Our first wild life sightings are not too exciting. Common gulls, though they’re not so common nowadays despite the name, crowd on to a small island of rock.
But then, all eyes and binoculars are trained on a black speck in the blue sky above a mountain ridge. A golden eagle it’s agreed! All aboard are wishing this dot in the sky would come much closer, be more convincing, show its impressive wingspan and curved beak – but it doesn’t happen.
However, further along the loch, there is a definite sighting – this pair of birds are arguably even more magnificent. Jim stops the boat. There are two White Tailed Eagles in a nest near the top of a tree. The male flies off, doesn’t reappear but is probably still close by, perched on another tree. The female looks to be hunched over. Is she sheltering chicks?
The birds are relatively safe here as the loch sides are almost empty of people. There’s only one full time resident now. One other cottage belongs to author Mike Tomkies who left a very different life behind to come here to study the wildlife, particularly wildcats.
We leave the boat at the southern end of the loch at Acharacle, a small village that manages to support a bakery and a general store.
When we are seated in the mini-bus again we are driven the few miles to Loch Sunart, a fiord - like sea loch with numerous bays which otters are known to inhabit.
We look for signs of these elusive creatures - but here on this beautiful day, for us, there’s no show!
Our next stop is the Forestry Commission Garbh Eilean Wildlife Hide. It’s a well - appointed wooden building with an approach ramp suitable for wheelchair users, wall mounted benches, information boards and windows overlooking an island in Loch Sunart . Here the wild life watchers talk in whispers.
Some way below us seals are easily spotted. There’s much splashing in the water as pairs rise and cavort before disappearing into the depths.
As we continue motoring along Loch Sunart, passing trees that may be three hundred years old, our guide draws our attention to the striking rock falls and formations, the birdlife and two small herds of red deer.
One grouping is moving slowly, mere specks of dark brown on the hillside. Another group of stags and hinds is closer to the single track road. They appear unperturbed by the sight of humans. They watch us watching them – then carry on grazing.
At each stop, as well as pointing out the wildlife including dragonflies, Ian tells us about the importance of some of the flowers at our feet. These plants may now be dismissed as weeds, but were important to local people who could make use of them.
Silverweed is a hairy, silvery creeping perennial with yellow flowers which is plentiful, common and was cultivated from late prehistoric times. The roots were boiled, baked or even eaten raw. During the famine in these parts, Silverweed was used as a substitute for potatoes.
Our last stop is at another wildlife hide. It’s really a high, sturdy wooden fence with holes cut out to accommodate viewers’ different eye levels.

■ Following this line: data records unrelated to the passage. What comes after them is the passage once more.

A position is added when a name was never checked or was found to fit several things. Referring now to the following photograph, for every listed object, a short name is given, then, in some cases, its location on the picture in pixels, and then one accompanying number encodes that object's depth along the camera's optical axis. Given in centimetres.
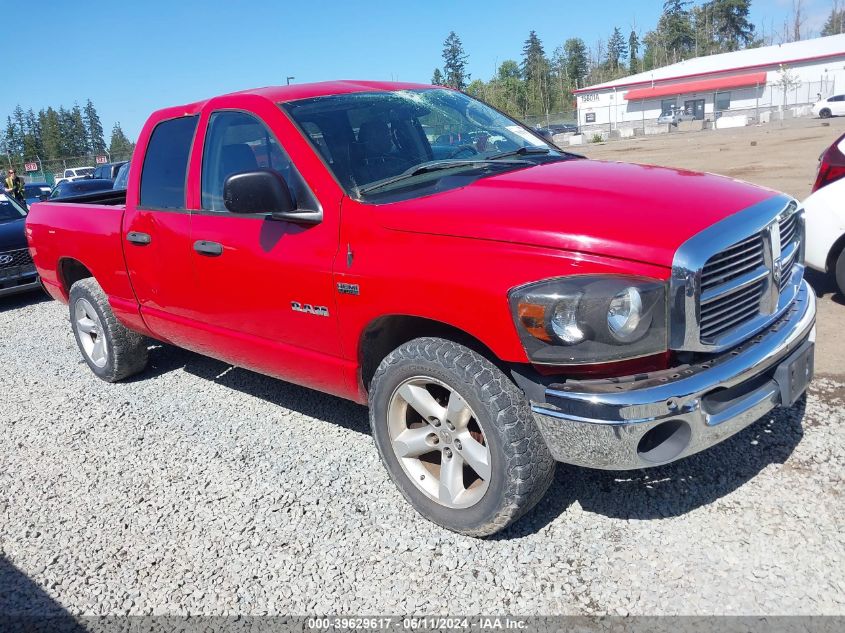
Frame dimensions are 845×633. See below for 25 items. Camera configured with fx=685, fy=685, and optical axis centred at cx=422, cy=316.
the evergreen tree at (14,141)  10744
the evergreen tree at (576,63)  10850
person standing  1605
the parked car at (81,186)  1456
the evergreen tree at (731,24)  9900
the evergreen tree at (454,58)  11044
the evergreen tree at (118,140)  12265
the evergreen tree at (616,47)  11725
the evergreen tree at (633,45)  11669
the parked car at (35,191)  2057
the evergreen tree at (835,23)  10009
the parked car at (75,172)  4205
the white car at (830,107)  4075
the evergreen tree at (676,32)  10294
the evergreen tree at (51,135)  10750
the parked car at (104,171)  2233
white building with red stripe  5309
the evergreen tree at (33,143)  10138
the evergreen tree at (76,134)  11591
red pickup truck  248
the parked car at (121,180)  896
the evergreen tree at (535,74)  9600
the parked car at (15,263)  905
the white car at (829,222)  532
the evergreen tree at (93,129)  12851
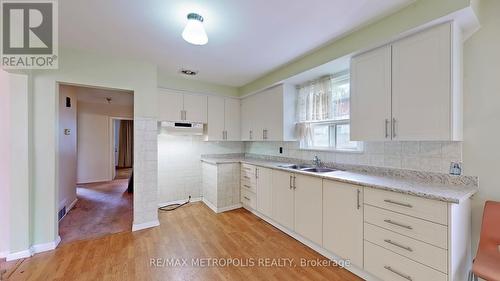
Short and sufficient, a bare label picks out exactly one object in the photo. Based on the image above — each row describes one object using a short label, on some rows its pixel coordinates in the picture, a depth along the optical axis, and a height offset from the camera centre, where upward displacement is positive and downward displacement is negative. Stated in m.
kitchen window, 2.67 +0.38
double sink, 2.78 -0.42
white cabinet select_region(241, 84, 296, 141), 3.26 +0.45
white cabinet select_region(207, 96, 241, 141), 4.02 +0.43
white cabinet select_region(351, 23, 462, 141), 1.56 +0.46
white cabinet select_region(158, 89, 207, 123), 3.54 +0.62
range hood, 3.62 +0.22
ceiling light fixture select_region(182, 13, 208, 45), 1.77 +0.98
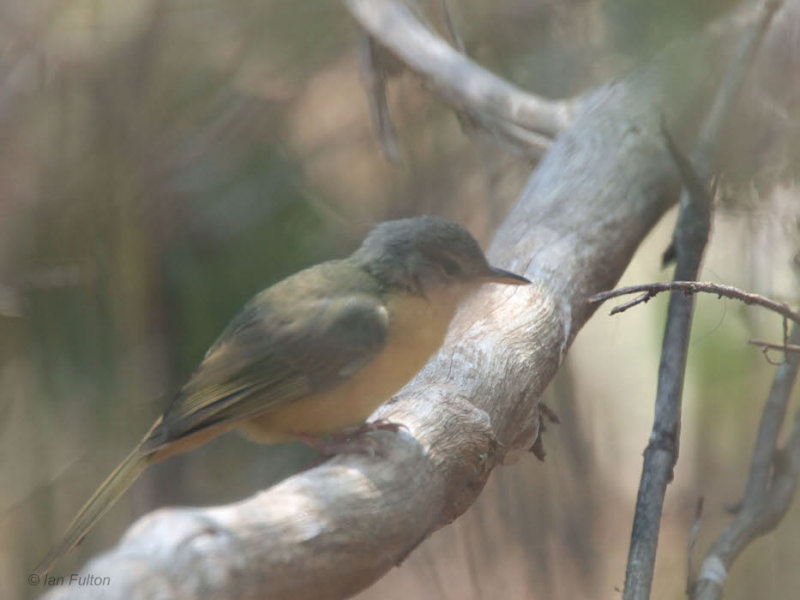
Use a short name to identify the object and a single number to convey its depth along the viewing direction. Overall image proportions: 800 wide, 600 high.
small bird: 5.36
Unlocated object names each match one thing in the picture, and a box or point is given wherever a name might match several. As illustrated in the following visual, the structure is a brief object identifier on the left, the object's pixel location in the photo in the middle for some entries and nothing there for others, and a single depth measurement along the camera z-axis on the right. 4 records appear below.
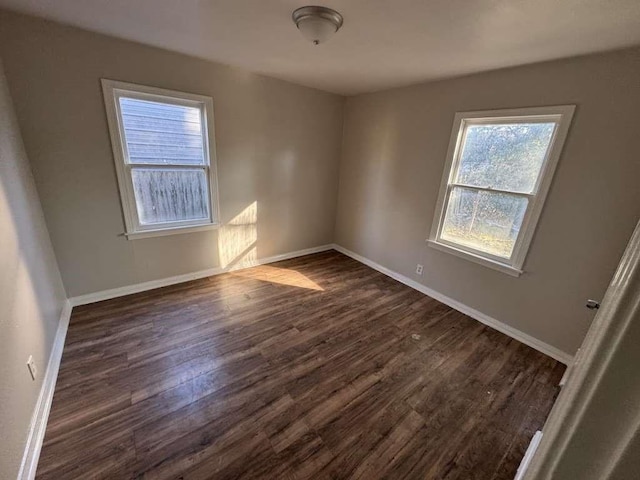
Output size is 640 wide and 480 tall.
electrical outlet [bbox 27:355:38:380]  1.49
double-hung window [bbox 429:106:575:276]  2.21
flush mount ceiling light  1.57
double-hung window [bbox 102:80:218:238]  2.46
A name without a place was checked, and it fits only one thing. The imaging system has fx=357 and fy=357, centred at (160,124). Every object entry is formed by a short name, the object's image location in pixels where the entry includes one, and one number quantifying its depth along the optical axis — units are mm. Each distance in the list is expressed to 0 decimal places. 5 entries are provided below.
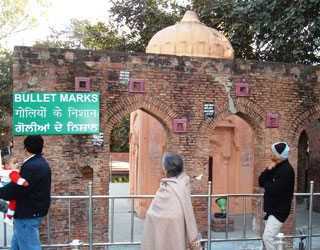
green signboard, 7567
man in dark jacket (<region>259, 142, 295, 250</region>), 4914
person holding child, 4320
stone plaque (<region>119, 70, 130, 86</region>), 8148
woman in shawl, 3621
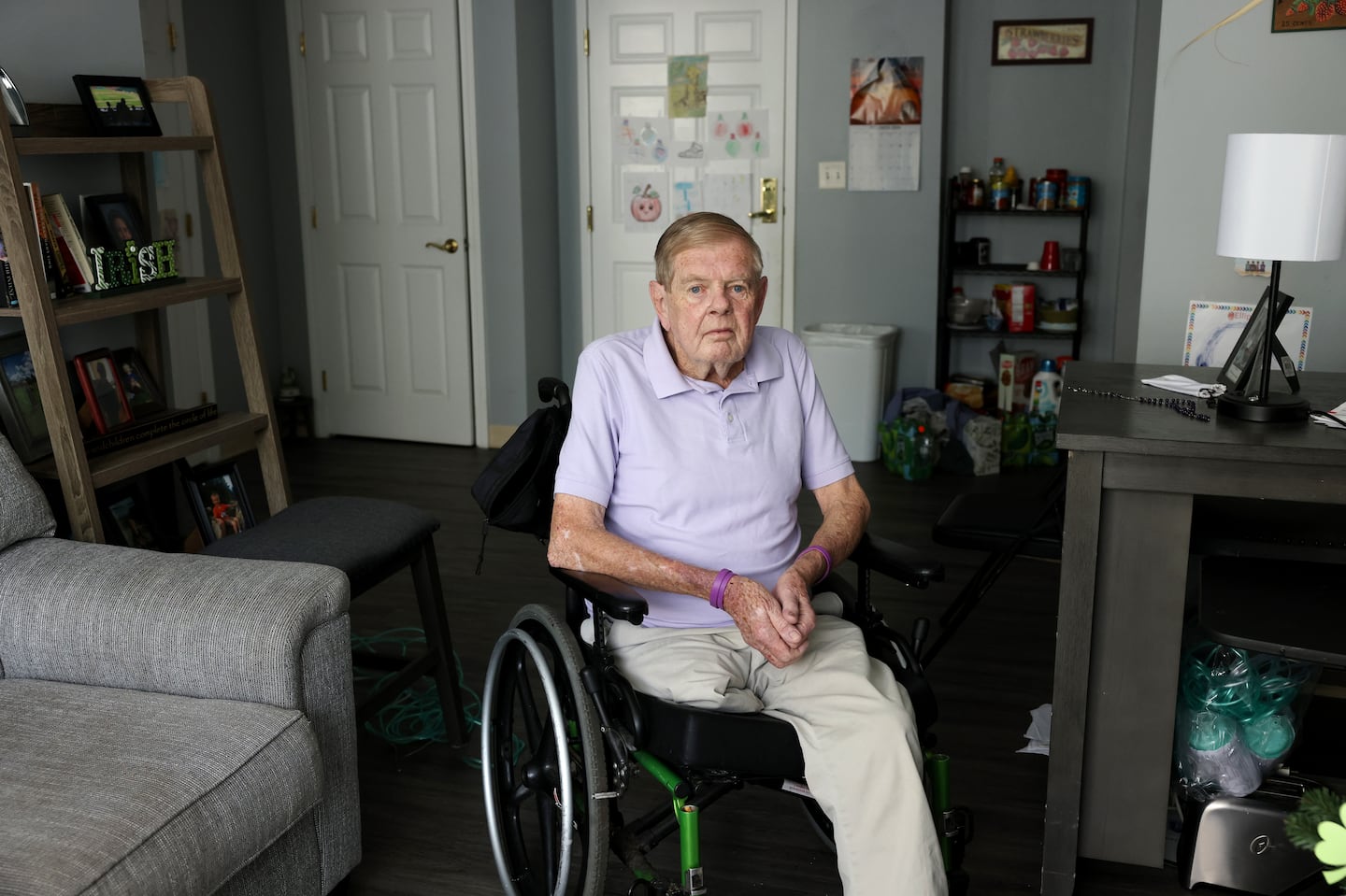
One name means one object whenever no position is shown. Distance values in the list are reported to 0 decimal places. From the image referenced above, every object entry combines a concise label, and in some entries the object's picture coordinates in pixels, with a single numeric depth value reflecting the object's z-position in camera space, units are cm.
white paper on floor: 286
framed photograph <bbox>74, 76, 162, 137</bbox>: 282
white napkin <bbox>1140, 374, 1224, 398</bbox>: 243
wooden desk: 206
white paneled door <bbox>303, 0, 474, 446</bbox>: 558
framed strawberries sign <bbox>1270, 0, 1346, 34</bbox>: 285
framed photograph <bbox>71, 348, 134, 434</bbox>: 284
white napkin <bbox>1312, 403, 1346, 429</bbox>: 218
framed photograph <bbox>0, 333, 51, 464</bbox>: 268
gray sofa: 170
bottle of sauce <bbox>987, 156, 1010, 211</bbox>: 549
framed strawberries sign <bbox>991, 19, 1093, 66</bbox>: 545
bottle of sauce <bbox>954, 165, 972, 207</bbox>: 554
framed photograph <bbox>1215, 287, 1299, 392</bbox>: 229
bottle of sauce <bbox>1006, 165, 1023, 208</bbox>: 551
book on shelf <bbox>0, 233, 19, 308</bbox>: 259
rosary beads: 225
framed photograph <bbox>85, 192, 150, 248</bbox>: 291
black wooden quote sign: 273
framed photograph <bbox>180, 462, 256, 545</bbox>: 297
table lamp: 209
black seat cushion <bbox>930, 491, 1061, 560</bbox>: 276
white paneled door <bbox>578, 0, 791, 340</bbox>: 561
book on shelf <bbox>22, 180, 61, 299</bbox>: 264
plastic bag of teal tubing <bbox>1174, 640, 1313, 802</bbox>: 224
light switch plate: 562
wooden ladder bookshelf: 246
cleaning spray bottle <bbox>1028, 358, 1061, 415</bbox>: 552
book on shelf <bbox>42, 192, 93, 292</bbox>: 274
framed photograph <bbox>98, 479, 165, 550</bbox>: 292
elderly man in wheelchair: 187
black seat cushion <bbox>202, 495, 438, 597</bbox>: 251
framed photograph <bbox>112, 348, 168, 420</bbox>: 301
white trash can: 539
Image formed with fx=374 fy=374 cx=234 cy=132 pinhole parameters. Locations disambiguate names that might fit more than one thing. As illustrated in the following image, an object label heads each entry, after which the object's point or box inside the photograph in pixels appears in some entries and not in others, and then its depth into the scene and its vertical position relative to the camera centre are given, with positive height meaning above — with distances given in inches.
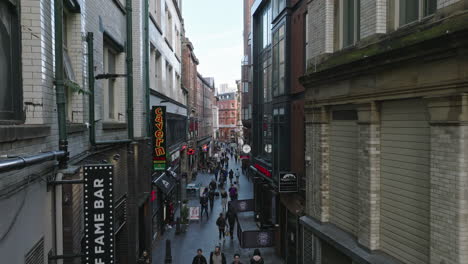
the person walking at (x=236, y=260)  435.5 -163.4
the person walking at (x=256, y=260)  454.6 -170.6
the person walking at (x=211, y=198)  989.2 -207.0
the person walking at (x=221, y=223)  716.0 -198.4
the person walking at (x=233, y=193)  992.3 -195.3
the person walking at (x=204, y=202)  930.1 -205.1
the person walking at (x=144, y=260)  501.9 -188.7
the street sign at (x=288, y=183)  540.7 -91.5
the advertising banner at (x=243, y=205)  770.2 -175.9
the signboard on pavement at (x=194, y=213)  823.1 -204.9
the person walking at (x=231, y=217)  749.9 -199.5
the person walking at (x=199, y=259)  462.3 -172.3
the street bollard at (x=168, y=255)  592.4 -214.2
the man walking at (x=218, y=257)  471.4 -174.8
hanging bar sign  242.7 -60.4
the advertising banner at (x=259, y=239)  582.2 -187.8
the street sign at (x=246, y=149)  1086.1 -84.7
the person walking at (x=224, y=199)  938.1 -199.7
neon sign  628.1 -30.4
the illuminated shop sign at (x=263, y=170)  712.1 -103.0
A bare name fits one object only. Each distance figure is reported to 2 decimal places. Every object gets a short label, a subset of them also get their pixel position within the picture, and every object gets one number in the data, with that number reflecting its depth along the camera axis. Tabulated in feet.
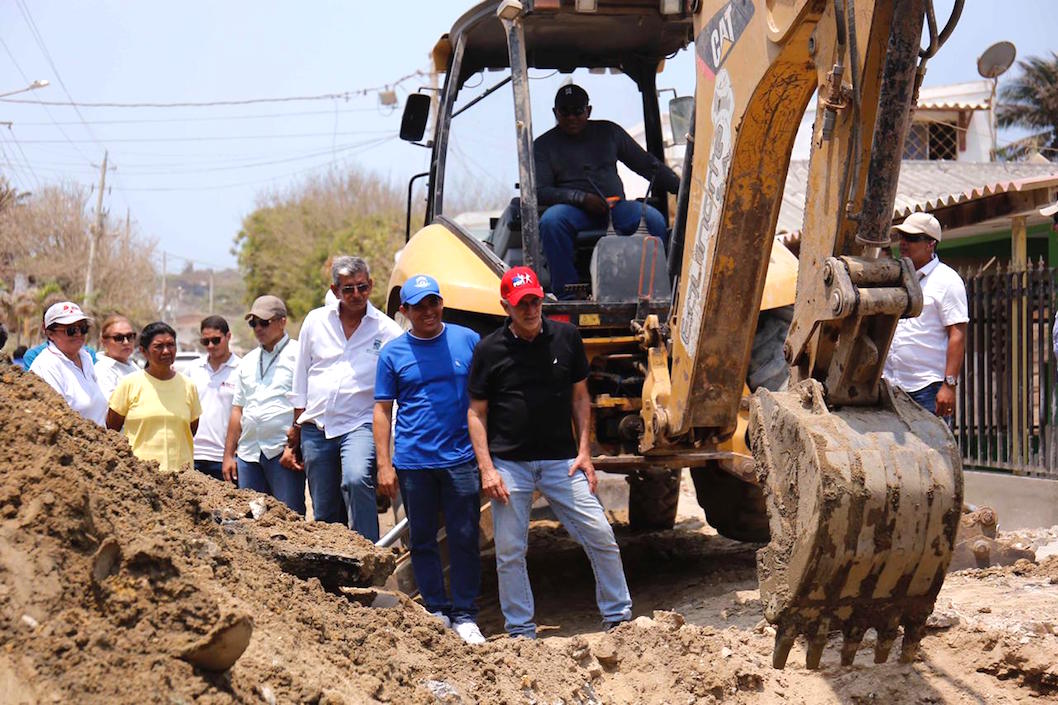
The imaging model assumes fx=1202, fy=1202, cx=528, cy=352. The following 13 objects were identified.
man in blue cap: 18.93
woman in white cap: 20.90
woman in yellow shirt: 21.93
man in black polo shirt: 18.43
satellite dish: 33.01
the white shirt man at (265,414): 22.80
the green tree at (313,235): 120.47
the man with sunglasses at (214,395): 24.56
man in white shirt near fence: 21.04
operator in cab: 21.09
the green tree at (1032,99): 125.80
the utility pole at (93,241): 137.18
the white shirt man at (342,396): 20.40
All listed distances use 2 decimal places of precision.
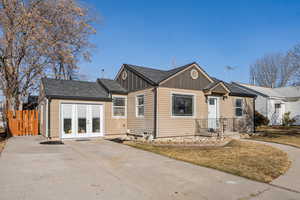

We look through into the forest. On a tree not far away, a red squirrel is safely ensconced in a little wooden shelter attached to a feeder with a plentiful supply of food.
Here’s another definite sighting.
Ian leaves us with details of where we might still spot otters on the shore in Fort William.
On this safari we’ve not managed to see all of Scotland’s Big Five. But the searching has been splendid on a glorious day and there’s still time.